Background:
I have now studied up on differential forms.
Here are some outcomes of the study
- Understand $\omega:T_p \mathbb{R^n} \rightarrow \mathbb{R}$
- Can integrate m-forms
- Can do derivatives of forms
- Understand Hodge
I have several electromagnetism courses under my belt(not bragging just giving background). My count is 3. ( soon to be 4)
- I can write maxwell's equations in terms of forms
Arena
The transverse gauge (Coulomb gauge).
Going from the gauge condition $\nabla \cdot A = 0$ to writing an expression for A. On a good day, I can do this using physical arguments and basic PDE theory.
Vocabulary: I have not read up on closed forms but it seems they are forms whose derivative is zero, and an exact form is one whose derivative is another form.
#Question
What is the simplest way to state Poincare Lemma such that I can apply it computationally to the coulomb gauge?

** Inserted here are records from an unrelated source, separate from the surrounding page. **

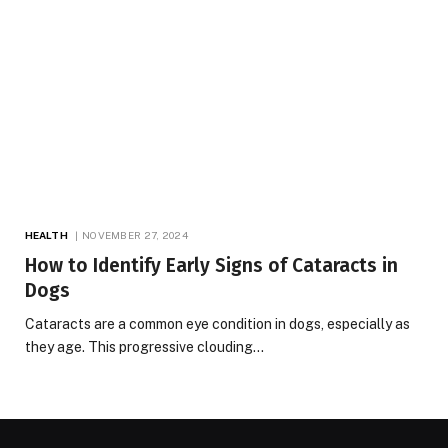
HEALTH
NOVEMBER 27, 2024
How to Identify Early Signs of Cataracts in
Dogs
Cataracts are a common eye condition in dogs, especially as
they age. This progressive clouding…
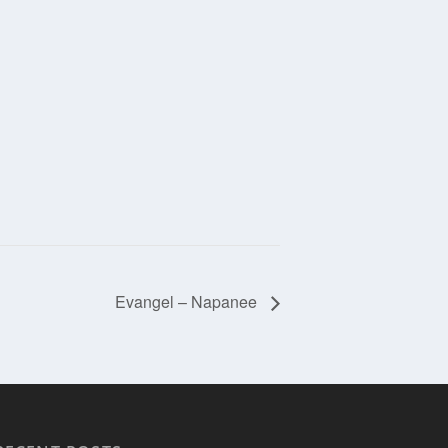
Evangel – Napanee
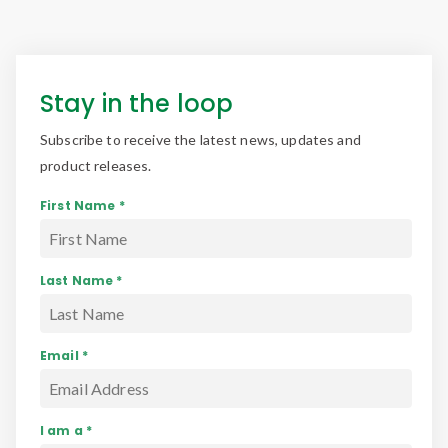
Stay in the loop
Subscribe to receive the latest news, updates and
product releases.
First Name *
Last Name *
Email *
I am a *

I can for example now almost recite the lemma but I don't understand what it means. I think it goes something like "~every closed differential form is locally exact" I don't know how this says anything about the vector potential A.
Below is my old attempt at asking the question. I have left it here for historical purposes.

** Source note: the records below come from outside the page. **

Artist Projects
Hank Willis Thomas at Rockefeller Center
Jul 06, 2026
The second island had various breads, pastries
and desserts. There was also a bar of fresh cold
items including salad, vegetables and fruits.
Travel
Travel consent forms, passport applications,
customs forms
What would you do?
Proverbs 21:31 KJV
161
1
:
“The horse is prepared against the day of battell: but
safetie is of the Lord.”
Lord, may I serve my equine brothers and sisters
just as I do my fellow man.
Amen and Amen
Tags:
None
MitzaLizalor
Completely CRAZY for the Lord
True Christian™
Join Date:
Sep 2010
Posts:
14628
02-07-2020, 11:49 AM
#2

I am trying to understand gauge fixing.
I want to believe that the coulomb gauge is defined by the gauge condition: $\nabla \cdot A = 0$
Now all I have to do is try to solve for A.
It seems the standard physics trick is to start by making a connection with the magnetic field $B$ in terms of the vector potential. So $B = \nabla \times A$. From here one substitutes $B = \nabla \times A$ into $\nabla \times B = \mu J$ to get a Poisson vector potential.
The next trick is to make physical arguments about sources (solving by greens function) and then write down the standard solution.
$A = \frac{\mu}{4 \pi} \int \int \int \frac{J}{|r-r'|} dV$
How is this done to arrive at the standard expression that one gets?
My understanding is that there is a more direct way this is done in mathematics starting with $\nabla \cdot A =0$ there are some lemmas: like Poincare lemma that magically take you to the standard solution directly. For example, see the application to Electromagnetism in this Wikipedia page The only problem is that I've looked at this lemma for a while now and I am having some trouble with it.